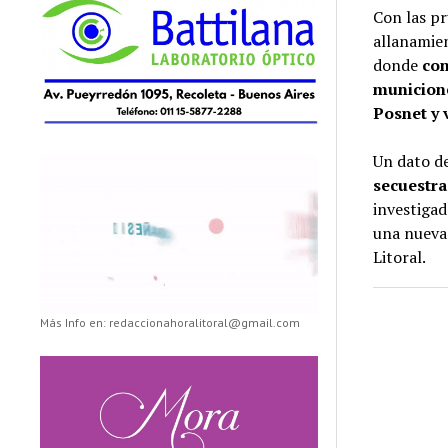
Con las pr
allanamien
donde
con
municione
Posnet y 
Un dato de
secuestra
investiga
una nueva 
Litoral.
Más Info en: redaccionahoralitoral@gmail.com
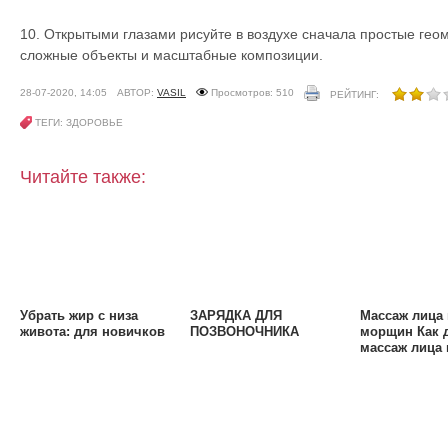
10. Открытыми глазами рисуйте в воздухе сначала простые гео
сложные объекты и масштабные композиции.
28-07-2020, 14:05
АВТОР:
VASIL
Просмотров: 510
РЕЙТИНГ:
ТЕГИ: ЗДОРОВЬЕ
Читайте также:
Убрать жир с низа
ЗАРЯДКА ДЛЯ
Массаж лица
живота: для новичков
ПОЗВОНОЧНИКА
морщин Как 
массаж лица 
домашних ус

§

Description of the task:
Reproduce all of the material with "Читайте также" swapped for "Смотрите также" and nothing else altered. Leave the pictures out.

Answer below:
Con las pr
allanamien
donde
con
municione
Posnet y 
Un dato de
secuestra
investiga
una nueva 
Litoral.
Más Info en: redaccionahoralitoral@gmail.com
10. Открытыми глазами рисуйте в воздухе сначала простые гео
сложные объекты и масштабные композиции.
28-07-2020, 14:05
АВТОР:
VASIL
Просмотров: 510
РЕЙТИНГ:
ТЕГИ: ЗДОРОВЬЕ
Смотрите также:
Убрать жир с низа
ЗАРЯДКА ДЛЯ
Массаж лица
живота: для новичков
ПОЗВОНОЧНИКА
морщин Как 
массаж лица 
домашних ус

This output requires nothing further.